# Exercise description
Copy every record below exactly.

(Source records)
※ ※ ※

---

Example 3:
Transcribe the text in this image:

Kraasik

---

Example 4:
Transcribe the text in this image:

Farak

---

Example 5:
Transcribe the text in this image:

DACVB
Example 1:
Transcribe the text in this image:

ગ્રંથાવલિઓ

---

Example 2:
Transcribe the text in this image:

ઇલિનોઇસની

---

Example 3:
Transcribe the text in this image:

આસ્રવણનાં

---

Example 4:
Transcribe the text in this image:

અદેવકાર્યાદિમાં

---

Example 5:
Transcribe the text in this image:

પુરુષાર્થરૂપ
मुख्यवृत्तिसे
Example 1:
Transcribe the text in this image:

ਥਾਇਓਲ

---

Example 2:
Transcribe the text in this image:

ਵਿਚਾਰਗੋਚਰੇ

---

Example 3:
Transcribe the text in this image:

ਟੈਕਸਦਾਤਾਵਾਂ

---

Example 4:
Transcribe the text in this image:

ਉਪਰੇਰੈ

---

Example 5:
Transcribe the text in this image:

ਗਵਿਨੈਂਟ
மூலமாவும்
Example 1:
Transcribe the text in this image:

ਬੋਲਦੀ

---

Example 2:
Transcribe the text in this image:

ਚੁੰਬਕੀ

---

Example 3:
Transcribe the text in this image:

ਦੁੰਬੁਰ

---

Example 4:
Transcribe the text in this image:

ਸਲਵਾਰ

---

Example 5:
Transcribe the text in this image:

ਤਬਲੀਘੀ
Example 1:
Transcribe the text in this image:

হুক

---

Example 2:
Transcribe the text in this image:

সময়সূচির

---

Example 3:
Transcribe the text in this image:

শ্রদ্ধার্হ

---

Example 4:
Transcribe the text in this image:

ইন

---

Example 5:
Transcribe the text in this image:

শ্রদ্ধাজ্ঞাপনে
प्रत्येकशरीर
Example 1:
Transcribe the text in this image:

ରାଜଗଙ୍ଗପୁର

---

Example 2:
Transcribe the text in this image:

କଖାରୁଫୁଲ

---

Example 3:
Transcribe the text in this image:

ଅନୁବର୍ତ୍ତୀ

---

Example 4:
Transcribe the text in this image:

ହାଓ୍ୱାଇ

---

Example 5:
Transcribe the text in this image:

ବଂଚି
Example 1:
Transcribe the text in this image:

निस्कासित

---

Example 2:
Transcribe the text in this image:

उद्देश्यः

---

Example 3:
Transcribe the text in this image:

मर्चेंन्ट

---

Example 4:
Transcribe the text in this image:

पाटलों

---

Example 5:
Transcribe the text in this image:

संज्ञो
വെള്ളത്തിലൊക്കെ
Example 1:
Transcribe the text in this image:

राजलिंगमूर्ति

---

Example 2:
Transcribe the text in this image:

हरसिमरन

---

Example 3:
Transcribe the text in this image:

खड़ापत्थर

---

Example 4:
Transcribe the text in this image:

※ ※ ※

# The completed task
---

Example 3:
Transcribe the text in this image:

Kraasik

---

Example 4:
Transcribe the text in this image:

Farak

---

Example 5:
Transcribe the text in this image:

DACVB
Example 1:
Transcribe the text in this image:

ગ્રંથાવલિઓ

---

Example 2:
Transcribe the text in this image:

ઇલિનોઇસની

---

Example 3:
Transcribe the text in this image:

આસ્રવણનાં

---

Example 4:
Transcribe the text in this image:

અદેવકાર્યાદિમાં

---

Example 5:
Transcribe the text in this image:

પુરુષાર્થરૂપ
मुख्यवृत्तिसे
Example 1:
Transcribe the text in this image:

ਥਾਇਓਲ

---

Example 2:
Transcribe the text in this image:

ਵਿਚਾਰਗੋਚਰੇ

---

Example 3:
Transcribe the text in this image:

ਟੈਕਸਦਾਤਾਵਾਂ

---

Example 4:
Transcribe the text in this image:

ਉਪਰੇਰੈ

---

Example 5:
Transcribe the text in this image:

ਗਵਿਨੈਂਟ
மூலமாவும்
Example 1:
Transcribe the text in this image:

ਬੋਲਦੀ

---

Example 2:
Transcribe the text in this image:

ਚੁੰਬਕੀ

---

Example 3:
Transcribe the text in this image:

ਦੁੰਬੁਰ

---

Example 4:
Transcribe the text in this image:

ਸਲਵਾਰ

---

Example 5:
Transcribe the text in this image:

ਤਬਲੀਘੀ
Example 1:
Transcribe the text in this image:

হুক

---

Example 2:
Transcribe the text in this image:

সময়সূচির

---

Example 3:
Transcribe the text in this image:

শ্রদ্ধার্হ

---

Example 4:
Transcribe the text in this image:

ইন

---

Example 5:
Transcribe the text in this image:

শ্রদ্ধাজ্ঞাপনে
प्रत्येकशरीर
Example 1:
Transcribe the text in this image:

ରାଜଗଙ୍ଗପୁର

---

Example 2:
Transcribe the text in this image:

କଖାରୁଫୁଲ

---

Example 3:
Transcribe the text in this image:

ଅନୁବର୍ତ୍ତୀ

---

Example 4:
Transcribe the text in this image:

ହାଓ୍ୱାଇ

---

Example 5:
Transcribe the text in this image:

ବଂଚି
Example 1:
Transcribe the text in this image:

निस्कासित

---

Example 2:
Transcribe the text in this image:

उद्देश्यः

---

Example 3:
Transcribe the text in this image:

मर्चेंन्ट

---

Example 4:
Transcribe the text in this image:

पाटलों

---

Example 5:
Transcribe the text in this image:

संज्ञो
വെള്ളത്തിലൊക്കെ
Example 1:
Transcribe the text in this image:

राजलिंगमूर्ति

---

Example 2:
Transcribe the text in this image:

हरसिमरन

---

Example 3:
Transcribe the text in this image:

खड़ापत्थर

---

Example 4:
Transcribe the text in this image:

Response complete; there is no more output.